A weather pattern we have seen many times since late October, 2013, has reappeared in its amplified form. The ridge of high pressure in the upper atmosphere has been building since late last week along the Pacific Coast, stretching from northwest Mexico to Alaska. This has pushed the jet stream far to the north into Alaska and the Yukon.
|The 500 mb pattern for North American at 00z January 21, 2014. Click on the image for a larger view. Image Credit: WLTX-TV.|
The result has been unseasonably warm temperatures for this time of year. It is still cold, but in Fairbanks the temperature averaged 24° F above normal on Monday. There have been wild swings in Fairbanks, AK, this month with its coldest temperature of -41° F on January 12th & 13th, and its warmest temperature at 34° F on January 17th. On that day the temperature averaged 32° F above normal.

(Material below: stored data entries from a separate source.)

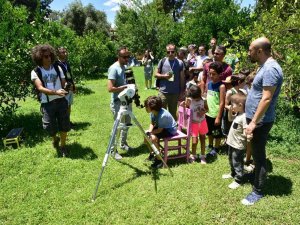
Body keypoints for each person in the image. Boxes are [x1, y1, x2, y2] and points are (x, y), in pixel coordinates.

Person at [242, 37, 283, 206]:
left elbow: (266, 99)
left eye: (250, 49)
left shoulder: (271, 69)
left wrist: (253, 123)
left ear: (260, 51)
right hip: (255, 118)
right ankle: (255, 176)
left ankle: (257, 191)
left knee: (259, 155)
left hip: (261, 121)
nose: (248, 52)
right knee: (257, 152)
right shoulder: (264, 66)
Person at [31, 44, 70, 157]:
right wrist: (55, 92)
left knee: (64, 124)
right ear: (39, 58)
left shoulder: (58, 68)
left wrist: (66, 85)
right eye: (45, 56)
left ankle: (63, 146)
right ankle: (54, 138)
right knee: (49, 127)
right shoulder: (36, 72)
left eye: (49, 56)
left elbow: (63, 82)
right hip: (47, 103)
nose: (49, 58)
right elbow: (40, 88)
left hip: (61, 101)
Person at [107, 46, 133, 160]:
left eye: (128, 56)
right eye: (124, 57)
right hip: (118, 102)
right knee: (117, 127)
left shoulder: (126, 67)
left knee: (127, 124)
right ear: (118, 56)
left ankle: (123, 144)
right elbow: (110, 88)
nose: (127, 59)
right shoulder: (114, 68)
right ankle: (113, 150)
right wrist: (124, 87)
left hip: (127, 100)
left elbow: (130, 81)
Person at [222, 93, 247, 189]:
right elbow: (229, 118)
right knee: (231, 160)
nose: (231, 106)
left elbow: (246, 129)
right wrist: (230, 110)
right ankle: (233, 173)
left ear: (240, 105)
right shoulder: (238, 114)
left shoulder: (244, 116)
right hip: (232, 143)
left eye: (233, 104)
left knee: (237, 161)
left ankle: (238, 179)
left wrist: (247, 135)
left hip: (238, 145)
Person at [144, 96, 177, 169]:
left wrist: (150, 133)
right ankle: (152, 154)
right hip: (161, 127)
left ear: (152, 107)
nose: (145, 107)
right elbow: (152, 123)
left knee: (152, 138)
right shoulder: (153, 112)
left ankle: (159, 160)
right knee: (146, 135)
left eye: (146, 106)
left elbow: (159, 130)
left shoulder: (163, 116)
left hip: (170, 130)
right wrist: (149, 131)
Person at [155, 44, 185, 120]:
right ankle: (162, 130)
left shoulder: (180, 62)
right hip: (163, 92)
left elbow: (182, 78)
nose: (170, 54)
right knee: (162, 113)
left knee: (173, 114)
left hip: (175, 93)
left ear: (175, 52)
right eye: (168, 52)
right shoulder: (162, 61)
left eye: (172, 52)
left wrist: (182, 92)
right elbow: (155, 74)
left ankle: (172, 130)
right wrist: (164, 76)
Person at [180, 85, 208, 164]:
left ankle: (203, 156)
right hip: (193, 124)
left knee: (203, 139)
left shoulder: (203, 100)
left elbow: (207, 109)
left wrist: (203, 111)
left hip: (202, 122)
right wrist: (183, 106)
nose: (196, 100)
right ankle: (194, 155)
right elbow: (185, 111)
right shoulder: (189, 100)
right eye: (195, 99)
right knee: (194, 141)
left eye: (197, 98)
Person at [205, 61, 226, 158]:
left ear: (220, 74)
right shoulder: (208, 84)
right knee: (209, 131)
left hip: (215, 114)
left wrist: (218, 117)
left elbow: (222, 103)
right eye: (210, 73)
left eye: (214, 74)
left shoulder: (221, 86)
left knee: (216, 132)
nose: (211, 75)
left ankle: (216, 148)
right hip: (208, 113)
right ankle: (210, 144)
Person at [56, 47, 76, 127]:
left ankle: (68, 121)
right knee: (64, 106)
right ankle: (63, 123)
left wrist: (74, 86)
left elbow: (70, 75)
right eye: (63, 52)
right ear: (58, 54)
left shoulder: (67, 63)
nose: (65, 53)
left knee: (69, 105)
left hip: (70, 87)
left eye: (66, 52)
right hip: (64, 88)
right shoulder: (57, 64)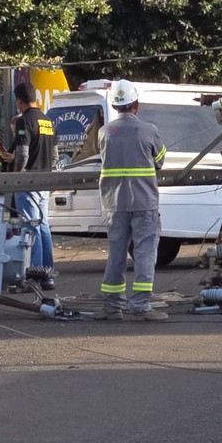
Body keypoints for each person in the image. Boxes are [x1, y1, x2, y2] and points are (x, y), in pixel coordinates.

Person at [93, 79, 168, 321]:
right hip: (144, 202)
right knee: (145, 252)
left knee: (116, 254)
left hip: (115, 203)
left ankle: (112, 307)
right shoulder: (149, 130)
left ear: (115, 106)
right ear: (136, 104)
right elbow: (160, 159)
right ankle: (141, 305)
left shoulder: (104, 133)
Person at [1, 82, 57, 290]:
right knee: (43, 227)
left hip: (29, 181)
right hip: (45, 180)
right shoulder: (48, 121)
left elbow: (22, 154)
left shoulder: (24, 121)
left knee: (31, 228)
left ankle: (34, 275)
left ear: (19, 101)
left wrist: (17, 175)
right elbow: (55, 154)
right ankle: (48, 275)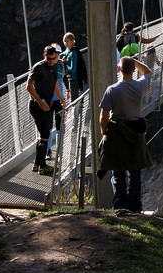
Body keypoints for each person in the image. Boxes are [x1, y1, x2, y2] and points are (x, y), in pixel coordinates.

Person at [98, 57, 154, 212]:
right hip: (136, 132)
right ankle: (135, 207)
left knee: (118, 171)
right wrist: (134, 60)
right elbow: (148, 71)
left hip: (117, 133)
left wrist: (104, 132)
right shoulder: (140, 86)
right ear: (134, 70)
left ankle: (119, 205)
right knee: (135, 172)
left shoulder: (112, 89)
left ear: (119, 69)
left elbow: (103, 116)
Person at [28, 45, 67, 175]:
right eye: (49, 59)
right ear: (44, 56)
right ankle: (42, 166)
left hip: (47, 104)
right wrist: (40, 101)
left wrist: (62, 100)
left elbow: (55, 84)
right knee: (45, 134)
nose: (51, 61)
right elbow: (29, 86)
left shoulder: (54, 67)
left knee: (44, 133)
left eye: (53, 58)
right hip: (37, 105)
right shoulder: (38, 67)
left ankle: (37, 164)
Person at [61, 32, 88, 98]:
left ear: (73, 41)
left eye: (68, 41)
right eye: (64, 41)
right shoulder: (68, 50)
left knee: (74, 99)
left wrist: (66, 62)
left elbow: (73, 69)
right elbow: (63, 54)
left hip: (74, 80)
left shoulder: (73, 53)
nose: (66, 43)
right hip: (71, 79)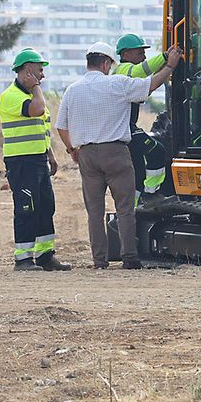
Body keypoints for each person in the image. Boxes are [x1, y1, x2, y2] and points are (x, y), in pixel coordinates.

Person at [55, 41, 181, 270]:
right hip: (116, 153)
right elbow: (150, 85)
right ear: (105, 63)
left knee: (94, 212)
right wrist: (169, 67)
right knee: (125, 209)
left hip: (87, 155)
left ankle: (99, 261)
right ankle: (129, 258)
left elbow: (61, 126)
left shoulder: (72, 90)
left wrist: (72, 150)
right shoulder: (117, 84)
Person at [0, 48, 71, 272]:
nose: (42, 76)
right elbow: (38, 110)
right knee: (26, 208)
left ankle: (45, 256)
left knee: (46, 207)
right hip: (21, 162)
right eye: (39, 71)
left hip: (38, 160)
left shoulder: (29, 95)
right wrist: (37, 87)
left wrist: (50, 155)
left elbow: (40, 127)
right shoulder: (11, 96)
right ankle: (23, 258)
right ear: (27, 71)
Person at [112, 33, 167, 197]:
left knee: (138, 173)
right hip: (125, 127)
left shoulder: (127, 74)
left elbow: (146, 85)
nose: (143, 57)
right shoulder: (124, 69)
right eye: (139, 53)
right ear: (125, 54)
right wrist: (165, 58)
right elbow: (141, 71)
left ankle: (136, 207)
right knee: (157, 151)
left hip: (125, 127)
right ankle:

|Alaskan temperatures at midnight January 21, 2014. These are warm readings for central Alaska in January. Click on the image for a larger view. Image Credit: WLTX-TV.|
As the jet stream plunges south into the southeastern U. S. it has been bringing to cold Arctic air from north central Canada. Here temperatures have been -20° F to -40° F. This is not as cold as the air mass at the beginning of the month, but still cold enough to cause problems.

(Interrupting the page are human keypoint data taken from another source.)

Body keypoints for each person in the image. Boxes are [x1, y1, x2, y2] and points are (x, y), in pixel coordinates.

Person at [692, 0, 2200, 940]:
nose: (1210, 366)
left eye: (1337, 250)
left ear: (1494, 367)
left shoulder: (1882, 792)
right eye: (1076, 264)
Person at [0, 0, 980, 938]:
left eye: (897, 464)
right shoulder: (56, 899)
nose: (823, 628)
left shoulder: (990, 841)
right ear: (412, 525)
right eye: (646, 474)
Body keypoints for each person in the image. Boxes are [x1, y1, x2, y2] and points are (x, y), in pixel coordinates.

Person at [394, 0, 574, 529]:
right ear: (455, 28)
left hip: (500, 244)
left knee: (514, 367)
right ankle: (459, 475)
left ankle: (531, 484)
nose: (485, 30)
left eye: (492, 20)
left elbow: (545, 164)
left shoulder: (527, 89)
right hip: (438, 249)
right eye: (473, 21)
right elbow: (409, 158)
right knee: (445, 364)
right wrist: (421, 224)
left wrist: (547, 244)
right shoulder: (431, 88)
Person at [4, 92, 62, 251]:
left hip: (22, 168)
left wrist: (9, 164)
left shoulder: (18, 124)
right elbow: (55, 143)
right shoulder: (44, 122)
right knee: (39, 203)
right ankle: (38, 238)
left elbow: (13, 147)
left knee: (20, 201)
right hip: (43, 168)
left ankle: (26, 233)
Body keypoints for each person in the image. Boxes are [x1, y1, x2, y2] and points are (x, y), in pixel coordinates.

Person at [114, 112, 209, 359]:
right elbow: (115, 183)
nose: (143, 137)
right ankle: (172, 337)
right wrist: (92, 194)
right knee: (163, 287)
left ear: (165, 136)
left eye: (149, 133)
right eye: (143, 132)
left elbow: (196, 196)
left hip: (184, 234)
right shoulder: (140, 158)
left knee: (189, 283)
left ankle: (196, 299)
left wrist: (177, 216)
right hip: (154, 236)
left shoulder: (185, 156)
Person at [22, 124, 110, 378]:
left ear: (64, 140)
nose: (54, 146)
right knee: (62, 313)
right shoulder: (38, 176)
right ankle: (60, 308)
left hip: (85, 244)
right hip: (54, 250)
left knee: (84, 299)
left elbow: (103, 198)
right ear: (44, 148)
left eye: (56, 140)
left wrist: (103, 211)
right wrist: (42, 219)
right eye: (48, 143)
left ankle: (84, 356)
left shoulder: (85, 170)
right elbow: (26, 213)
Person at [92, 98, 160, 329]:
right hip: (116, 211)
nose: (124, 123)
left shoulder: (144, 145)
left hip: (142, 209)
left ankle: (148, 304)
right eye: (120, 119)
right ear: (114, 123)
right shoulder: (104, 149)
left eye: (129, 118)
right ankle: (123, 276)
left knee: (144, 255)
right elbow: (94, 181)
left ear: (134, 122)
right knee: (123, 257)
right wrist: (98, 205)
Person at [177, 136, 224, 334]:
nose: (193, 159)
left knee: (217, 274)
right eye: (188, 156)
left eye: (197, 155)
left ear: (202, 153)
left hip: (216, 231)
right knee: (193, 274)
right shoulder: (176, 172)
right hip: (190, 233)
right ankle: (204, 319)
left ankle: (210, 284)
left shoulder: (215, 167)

|Canadian temperatures at midnight January 21, 2014. Click on the image for a larger view. Image Credit: WLTX-TV.|
All of the signs point to cold pattern persisting to the end of the month. The seven day forecast for Columbia, SC illustrates this as the temperature climbed to 70° F Monday afternoon, yet the high temperature is only expected to reach 35° F on Friday. The northwest flow aloft is also a dry weather pattern. The Arctic air is quite cold, thus devoid of much moisture. Relative humidities in the afternoon have been dropping into the 10-20% range. Very dry air, indeed!

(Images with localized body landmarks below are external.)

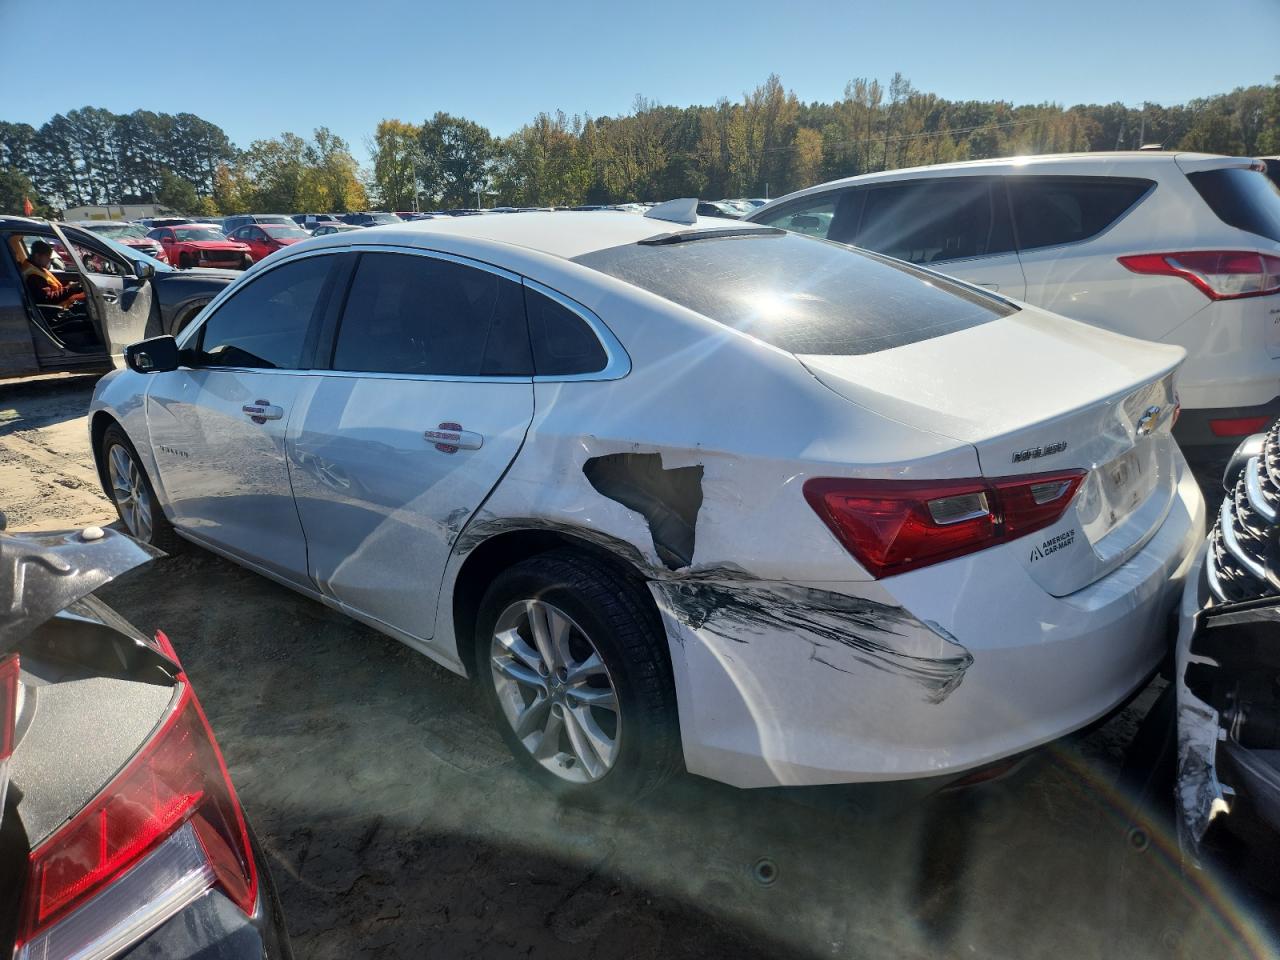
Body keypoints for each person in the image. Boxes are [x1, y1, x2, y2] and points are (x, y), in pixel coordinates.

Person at [21, 240, 84, 307]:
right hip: (55, 309)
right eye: (47, 256)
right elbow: (48, 299)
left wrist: (69, 287)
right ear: (37, 256)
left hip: (58, 303)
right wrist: (69, 288)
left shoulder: (36, 267)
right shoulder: (33, 276)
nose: (49, 259)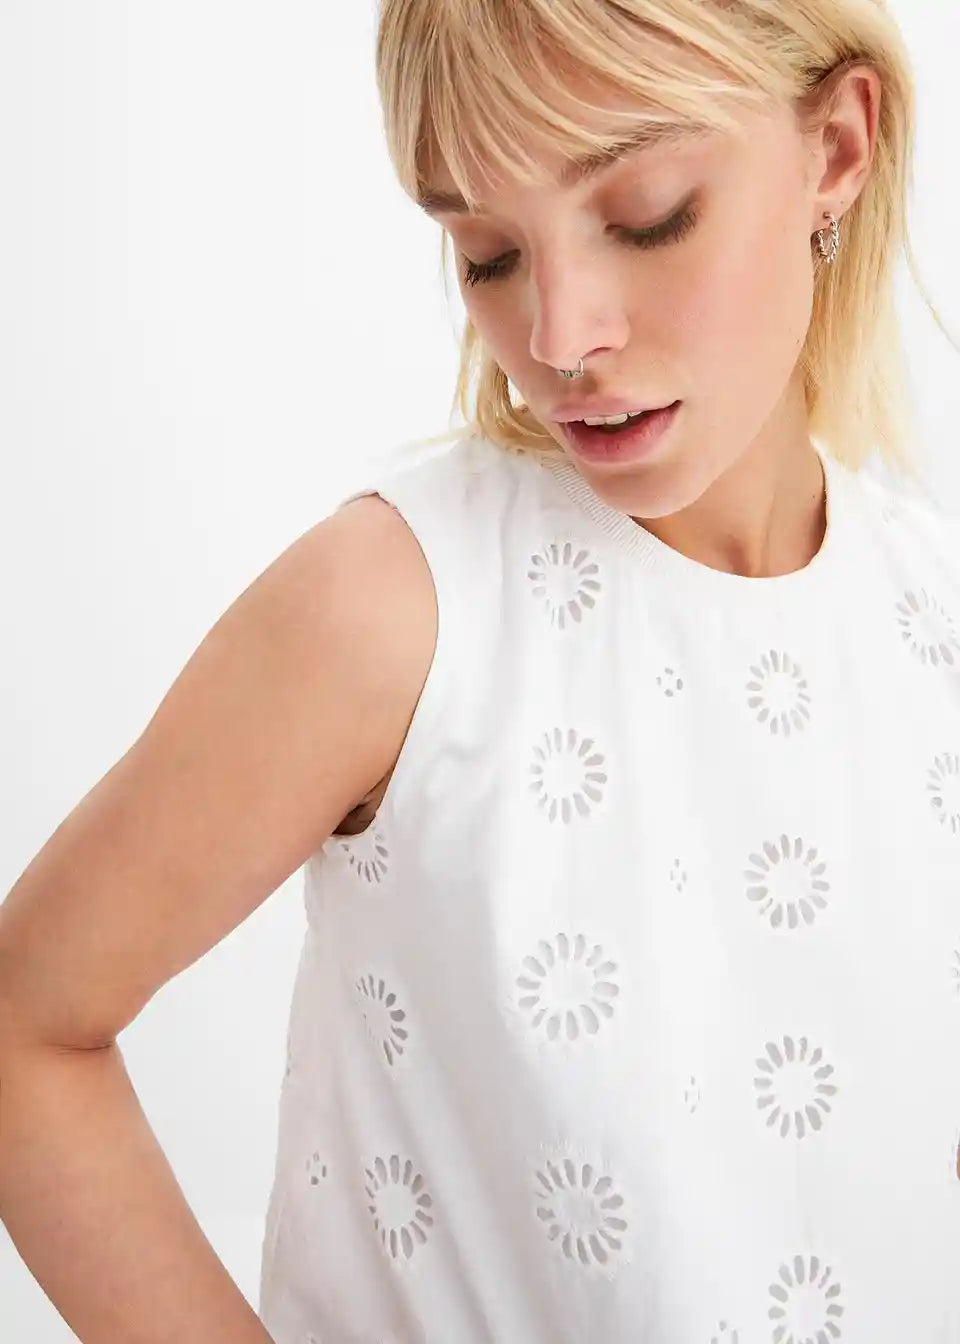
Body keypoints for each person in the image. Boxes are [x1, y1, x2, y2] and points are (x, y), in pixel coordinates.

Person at [1, 1, 959, 1342]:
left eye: (649, 216)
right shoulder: (399, 610)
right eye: (488, 252)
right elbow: (26, 1026)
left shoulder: (930, 615)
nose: (560, 335)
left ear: (837, 150)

|The 7-day forecast produced on January 20, 2014. Click on the image for a larger view. Image Credit: WLTX-TV.|
The 6 to 10 day forecast, covering the period from January 26th through January 30th, shows a continuation of this pattern into next week. The eastern half of the nation will be colder than normal while the western half is well above normal. Alaska will similarly experience above normal temperatures.
|The 6-10 day outlook for temperatures spanning the time from January 26-30, 2014. The probabilities are for above and below normal temperatures. Click on the image for a larger view. Image Credit: NOAA\CPC.|
This may be the pattern through the end of January, but all indications are that the pattern will change in early February. The upper air pattern will flatten and the cold air will retreat into the Arctic region. Thus, temperatures will moderate and it should be a nice beginning to the month.
The pattern of amplifying and de-amplifying has brought wild swings of temperatures to Alaska and the Southeast. I see no reason to believe that the pattern will not continue through much of February. The outlook is calling for drier than normal conditions for February. However, the bulk of precipitation so far this winter has tended to come all-at-once with extended dry periods in between. All it will take is the right timing and we will see snow.